I also join with other senators here in applauding the government’s acceptance of the proposal for a joint parliamentary review of the Criminal Code as it relates to MAID, which will also consider mental illness together with the issue of mature minors, advance requests, the state of palliative care in Canada and protections for people with disabilities.
Colleagues, this parliamentary committee, like the independent expert committee, will focus, among other things, on the appropriate safeguards that should accompany access to MAID.
In this respect, the proposed committee is as responsive to concerns raised by representatives of the disability community as it is by advocates for the sort of advance requests proposed by Senator Wallin in her amendment, which is, unfortunately, absent from the message.
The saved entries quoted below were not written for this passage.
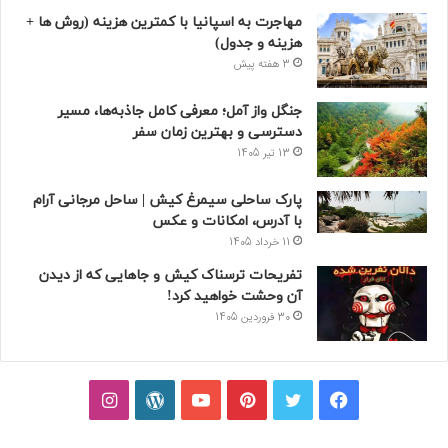
مهاجرت به اسپانیا با کمترین هزینه (روش ها +
هزینه و جدول)
3 هفته پیش
جنگل واز آمل؛ معرفی کامل جاذبه‌ها، مسیر
دسترسی و بهترین زمان سفر
13 تیر 1405
پارک ساحلی سیمرغ کیش | ساحل مرجانی آرام
با آدرس، امکانات و عکس
11 خرداد 1405
تفریحات ترسناک کیش و جاهایی که از دیدن
آن وحشت خواهید کرد!
30 فروردین 1405
فیسبوک
توییتر
پینتریست
یوتیوب
وردپرس
اینستاگرام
I commend Minister Lametti and his office and officials for their openness to hearing our best advice. I thank the bill’s sponsor again, Senator Petitclerc, and its critic, Senator Carignan, both of whom spoke forcefully on this legislation. As well, we saw Senator Jaffer’s superb job in chairing the Legal and Constitutional Affairs Committee’s careful review of the bill with the help of scores of witnesses representing every possible viewpoint.
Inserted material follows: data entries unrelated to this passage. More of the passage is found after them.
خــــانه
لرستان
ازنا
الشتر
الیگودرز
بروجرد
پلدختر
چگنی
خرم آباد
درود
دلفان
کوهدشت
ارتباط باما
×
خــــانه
I’m grateful to these senators and to all senators who have contributed to our debates, especially those that were on their own assessment of the issues as opposed to along party and group lines.
Congratulations and thanks as well to Senator Kutcher, whose job was not easy in advancing what he truly believed in, but he stayed the course. We have all to some extent been rewarded for that as would those people who would seek, from their mental health perspective, to make applications for MAID.
Honourable colleagues, we fulfilled our responsibilities to uphold the Constitution as well as considering the safeguards which are sometimes required alongside important rights. We’ve done this in a deliberate, planned and timetabled fashion, with organized debates that have made our discussions accessible to Canadians, just as some of you did in considering Bill C-14 in 2015 and cannabis reform in 2017 and 2018.
We need more of this planning and organization if we’re going to meet the expectations of Canadians. Participating in these organized debates has been a privilege, but this privilege could and should be a daily one and a daily practice, so let’s learn from this.
Colleagues, I support the message. It is reasonable and it reflects important amendments from the Senate, which will enhance the efforts in finding the right balance between important rights and necessary safeguards. Thank you.